Waarom dit belangrijk is: Lagavulin werd dankzij Mackie een icoon op de wereldmarkt, lang vóór het woord ‘branding’ gemeengoed was.

4. Bowmore – Een van de oudste, opgericht door David Simson

Bowmore werd in 1779 opgericht door David Simson, een handelaar en boer die naar Islay trok om zijn geluk te beproeven. Daarmee is Bowmore de oudste wettelijk erkende distilleerderij op Islay. De ligging aan Loch Indaal maakte het ideaal voor maritieme handel. De distilleerderij was baanbrekend: ze waren een van de eerste die elektriciteit en stromend water gebruikten, en zelfs een zwembad bouwden dat nog steeds gevuld wordt met afvalwarmte van de distilleerketels.
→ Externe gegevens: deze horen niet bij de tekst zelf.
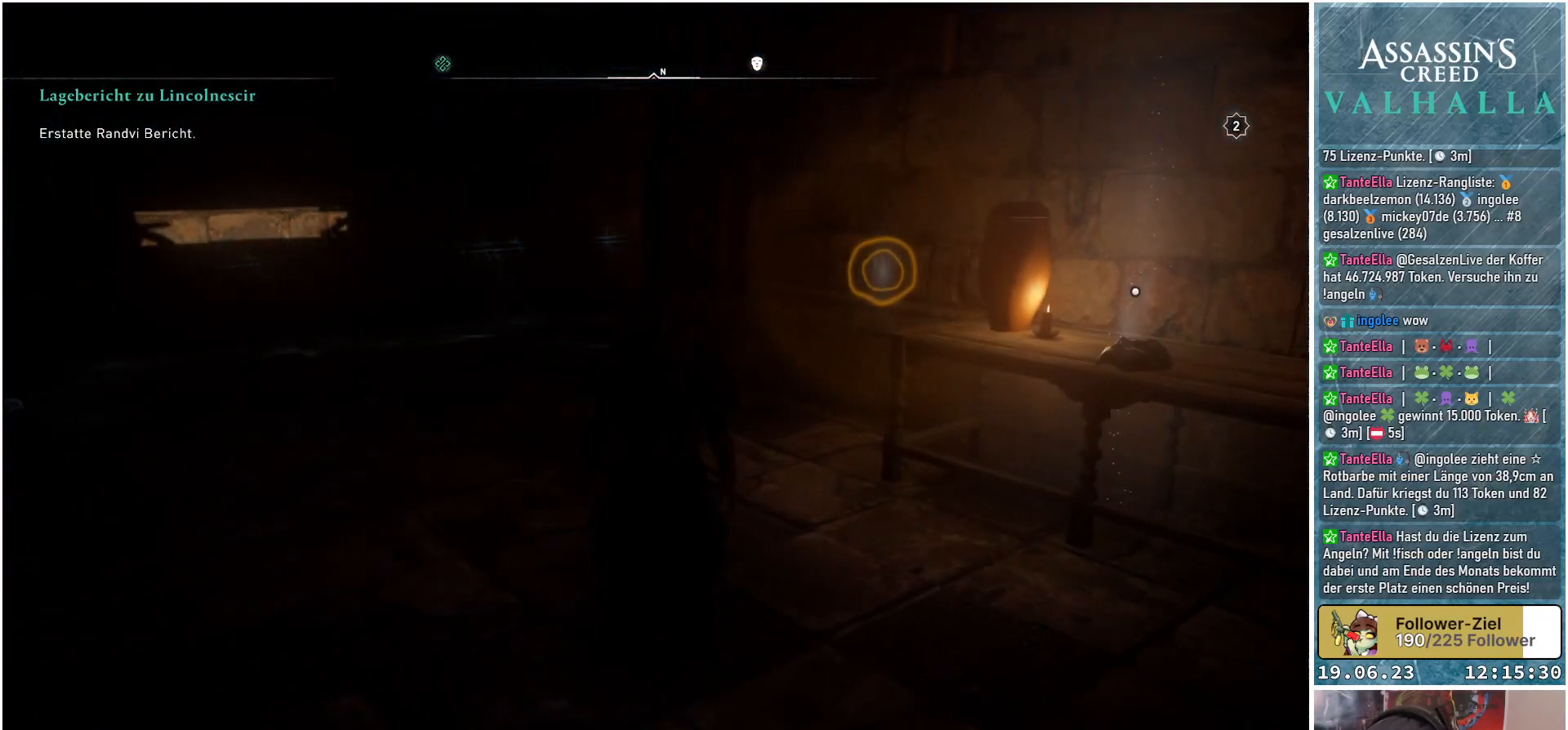
{"buttons": [], "left_stick": "center", "right_stick": "right", "events": []}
Trivia: Tijdens WOII werd Bowmore tijdelijk gesloten en deed dienst als opslag voor munitie – een gevaarlijke cocktail.

5. Bruichladdich – De gebroeders Harvey

In 1881 bouwden de broers Robert, William en John Harvey Bruichladdich met de ambitie om de modernste distilleerderij van hun tijd neer te zetten. Ze gebruikten een gravitationeel ontwerp, waardoor water en gerst op natuurlijke wijze door het proces stroomden. Ondanks een vooruitstrevend begin kende de distilleerderij veel sluitingen. In 2000 werd ze heropend door onafhankelijke bottelaars, met Jim McEwan als meesterblender – een legende die Bruichladdich opnieuw op de kaart zette.

Uniek aspect: Bruichladdich was altijd een beetje de buitenstaander op Islay: minder turf, meer elegantie, maar met een rebelse geest.

6. Caol Ila – Hector Henderson en latere overname

Opgericht in 1846 door Hector Henderson, die ook betrokken was bij Littlemill op het vasteland, kende Caol Ila geen makkelijke start. Pas na overname door Norman Buchanan in 1857 begon de distilleerderij te groeien. Later werd het eigendom van blenders zoals Bulloch Lade, wat Caol Ila een rol gaf als ruggengraat voor Johnnie Walker. De moderne herbouw in de jaren ’70 leverde kritiek op, maar tegenwoordig produceert men zowel geturfd als unpeated whisky.

Waarom het telt: Caol Ila is het stilistische cement tussen Laphroaig en Bunnahabhain – krachtig maar verfijnd.

7. Bunnahabhain – De ‘zachte’ Islay, opgericht door James Ford

James Ford richtte in 1881 Bunnahabhain op samen met de Greenlees Brothers. Hun doel? Een zachtere whisky maken voor blends, met minder turf en meer sherry-invloeden. Door de afgelegen ligging werd de distilleerderij uitsluitend via zee bevoorraad. Vandaag staat Bunnahabhain bekend om zijn unpeated single malts – uitzonderlijk voor Islay.

Fun fact: De naam betekent “monding van de rivier” in het Gaelic – passend voor een distilleerderij die afhankelijk was van zeetransport.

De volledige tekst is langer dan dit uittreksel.